Hacker News new | ask | show | jobs
by FridgeSeal 2109 days ago
Even if you have an ETL pipeline to an OLAP database/data warehouse/etc, if your core database design is hostile to the analytics/etc then it's going to be a pain no matter how carefully they use it.

> it's really important to have a single owner for that database, or you'll never be able to evolve the schema...

IMO, the "owning" application/developers reserve the right to evolve the schema-and if that temporarily breaks ETL, then so be it, but the underlying schema itself shouldn't be hostile to analytics/etc.

1 comments

> Even if you have an ETL pipeline to an OLAP database/data warehouse/etc, if your core database design is hostile to the analytics/etc then it's going to be a pain no matter how carefully they use it.

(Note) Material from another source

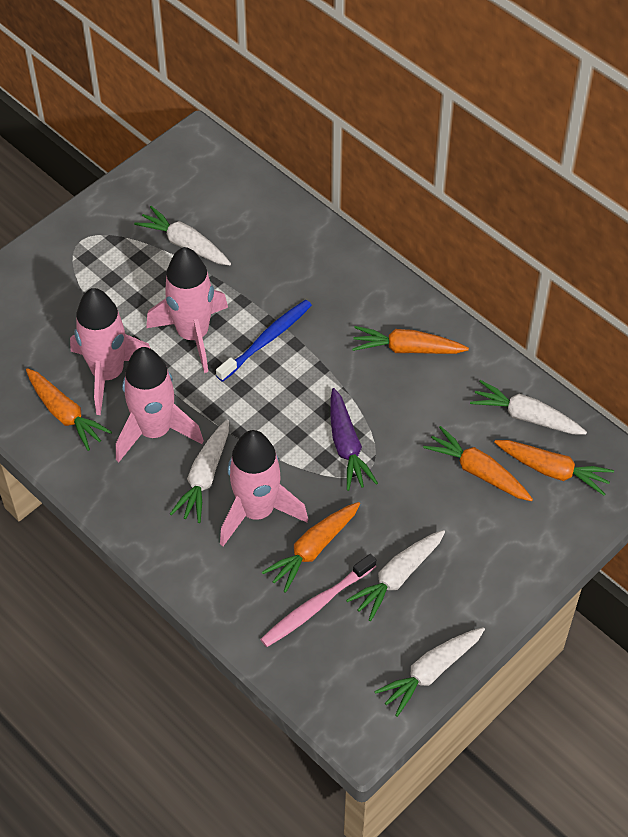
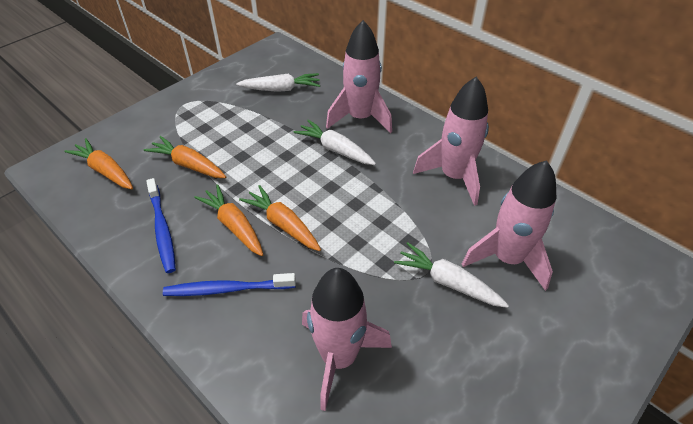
blue toothbrush: 1 -> 2
orange carrot: 5 -> 4
pink toothbrush: 1 -> 0
purple carrot: 1 -> 0
white carrot: 5 -> 3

Disagree. You don't need a single "core database design". It's fine to have different representations of your data for different purposes, and a transformation pipeline between them; that's the whole idea of CQRS etc.

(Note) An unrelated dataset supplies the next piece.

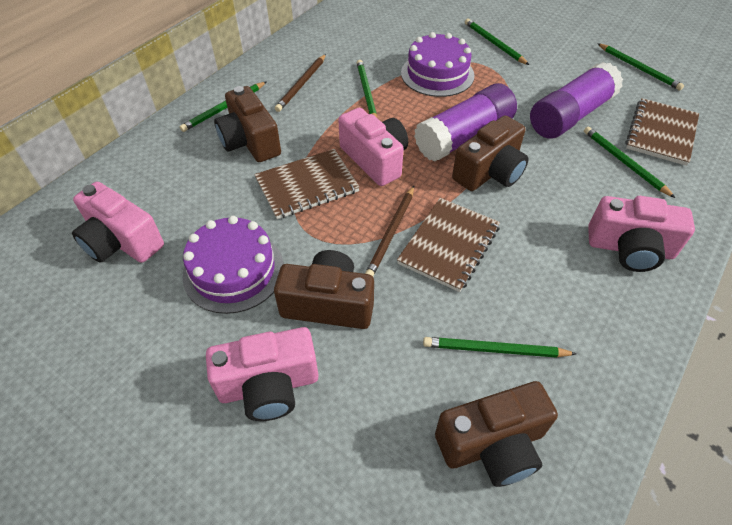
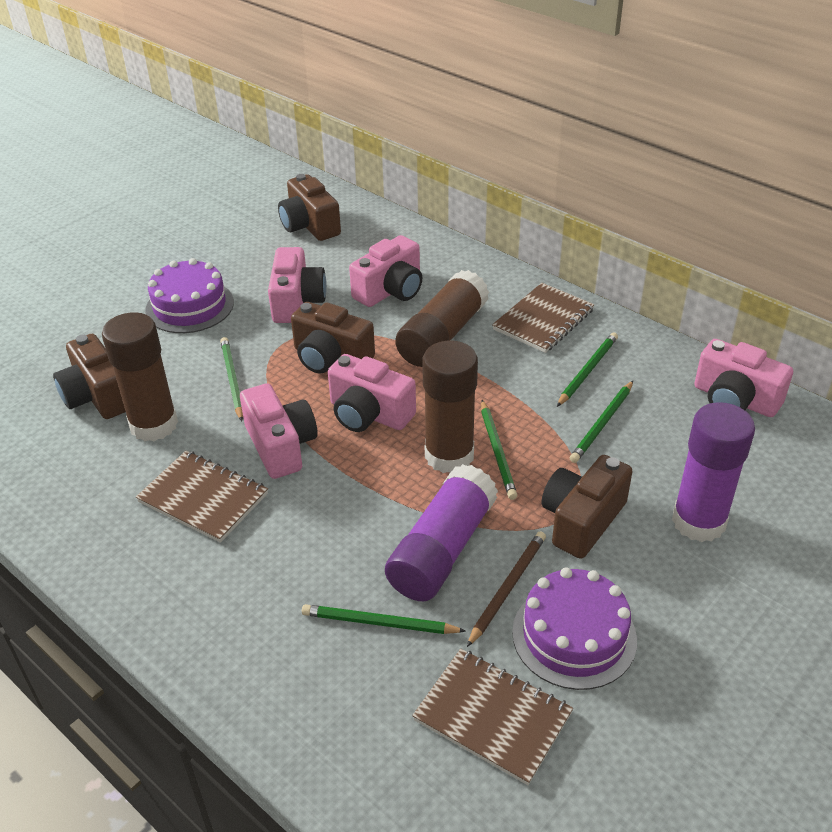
brown glue stick: 0 -> 3
brown pencil: 2 -> 1
green pencil: 6 -> 5
pink camera: 4 -> 5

Yes I'm not disagreeing there, I'm all for pipelines and CQRS and dedicated databases for dedicated purposes. The point I'm making is that if the original schema is a pain to work with, you can have as many pipelines and databases as you want, getting the actual data you want isn't any less of a pain.
> if the original schema is a pain to work with, you can have as many pipelines and databases as you want, getting the actual data you want isn't any less of a pain.

I don't think that's really true. If the original schema is just something you're ingesting before transforming then it doesn't really matter how bad it is; all you're gonna be doing is scanning over all the tables one way or another.